Debian/Ubuntu file-by-file packaging information

The entire point of a packaging system is that you know exactly what files in your install come from what packages; a big part of this is just that you need to know where they are so you can remove them cleanly - a step that "just run make install" leaves out - but it also means that if you find a problem in a particular file at the operating system level, you can trace it all the way back to the author, even if it isn't your code.

Other distributions

Redhat's rpm (also used by SUSE) has a parallel history with Debian's dpkg; while it has made different choices it has support for the mechanical aspects of provenance tracing.

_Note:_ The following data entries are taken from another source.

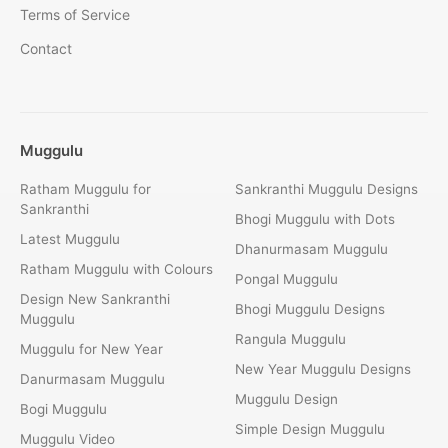
Terms of Service
Contact
Muggulu
Ratham Muggulu for
Sankranthi Muggulu Designs
Sankranthi
Bhogi Muggulu with Dots
Latest Muggulu
Dhanurmasam Muggulu
Ratham Muggulu with Colours
Pongal Muggulu
Design New Sankranthi
Bhogi Muggulu Designs
Muggulu
Rangula Muggulu
Muggulu for New Year
New Year Muggulu Designs
Danurmasam Muggulu
Muggulu Design
Bogi Muggulu
Simple Design Muggulu
Muggulu Video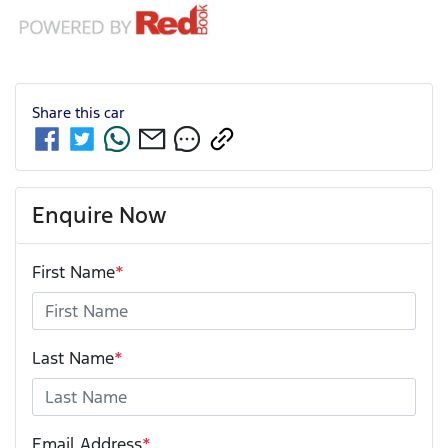
Share this
car
Enquire Now
First Name
*
Last Name
*
Email Address
*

Language-specific packaging

NPM (for Javascript), Cargo (rust), CPAN (perl), PyPI (python), Gems (ruby) are all community packaging systems oriented around a specific programming language, rather than an operating system. This means they focus more on multiplatform support and community openness, but often less on package quality or malware prevention⁵. The upside is that peer pressure (and ease of copying) usually means that one license will usually dominate - for example, most NPM packages are MIT licensed, with ISC and BSD filling in most of the rest.

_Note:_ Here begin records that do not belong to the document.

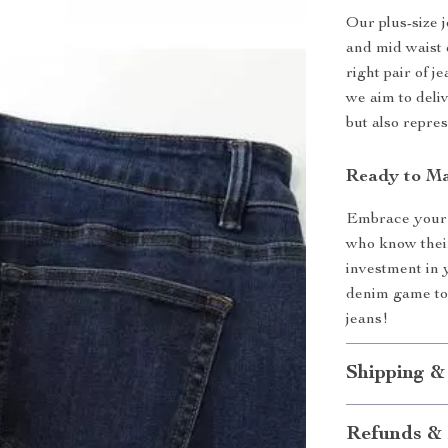
Our plus-size 
and mid waist 
right pair of j
we aim to deli
but also repres
Ready to M
Embrace your 
who know their
investment in 
denim game tod
jeans!
Shipping &
Refunds & 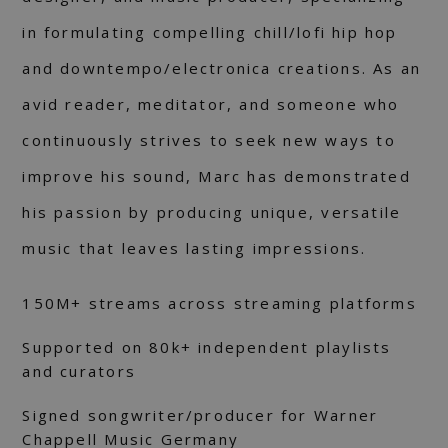
in formulating compelling chill/lofi hip hop
and downtempo/electronica creations. As an
avid reader, meditator, and someone who
continuously strives to seek new ways to
improve his sound, Marc has demonstrated
his passion by producing unique, versatile
music that leaves lasting impressions.
150M+ streams across streaming platforms
Supported on 80k+ independent playlists
and curators
Signed songwriter/producer for Warner
Chappell Music Germany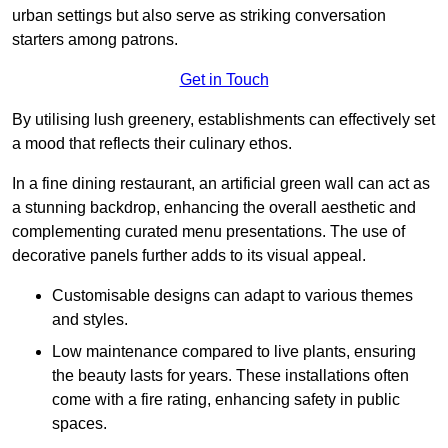
urban settings but also serve as striking conversation
starters among patrons.
Get in Touch
By utilising lush greenery, establishments can effectively set
a mood that reflects their culinary ethos.
In a fine dining restaurant, an artificial green wall can act as
a stunning backdrop, enhancing the overall aesthetic and
complementing curated menu presentations. The use of
decorative panels further adds to its visual appeal.
Customisable designs can adapt to various themes
and styles.
Low maintenance compared to live plants, ensuring
the beauty lasts for years. These installations often
come with a fire rating, enhancing safety in public
spaces.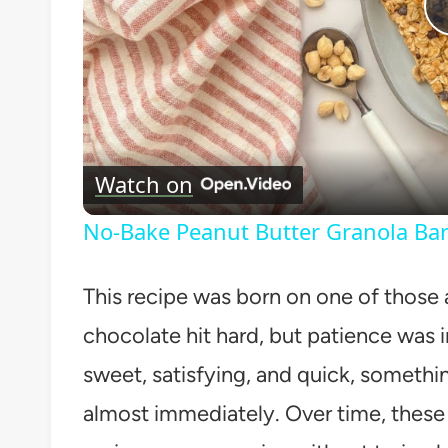
Watch on
No-Bake Peanut Butter Granola Bar
This recipe was born on one of those
chocolate hit hard, but patience was 
sweet, satisfying, and quick, somethi
almost immediately. Over time, these l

(Go is a little odd in that while it has a packaging mechanism the format is "a URL pointing at a git repository", making Github into the accidental package repository for the industry; this means it completely lacks any kind of policy enforcement beyond "does the package actually build". You probably want to at least add a layer of your own git mirrors to have a little bit of control, here, even if you'd use upstream package repositories for other languages.)

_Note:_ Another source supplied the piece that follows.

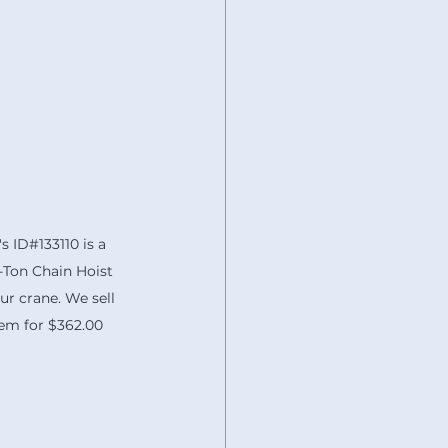
's ID#133110 is a 
Ton Chain Hoist 
ur crane. We sell 
em for $362.00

You'll sometimes hear that language-specific package system for C and C++ and is dpkg (or rpm). That's got a kernel of truth (in that nothing else is) but those also have tools for automatically extracting metadata and build options from language-based packages directly into operating-system-based packages, so they really are a "higher level" system. They also have more policy information - the Debian Policy Manual has details on handling packaging subtleties and upgrade issues that have come up across a thirty year lifespan, that most language-specific packaging can't handle (arguably they don't need to, if you're regularly doing clean builds into freshly created environments, but that's a relatively recent innovation.)

Conclusion

If your product is an entire platform shipped on an operating system, you'll probably need all of this - but even if you're working with simpler architectures (microservices on AWS, web-frontend-only tooling) you're still likely to need to figure out what you're building on top of - even if you're not aiming for acquisition, you'll still need to be able to identify what upstream security vulnerablities have put you at risk or at least have cause you to need upgrades. Provenance - knowing where all of your pieces come from - is just a matter of having (and keeping) the data you need to keep track of it all; this doesn't require a lot of new work, just a little discipline.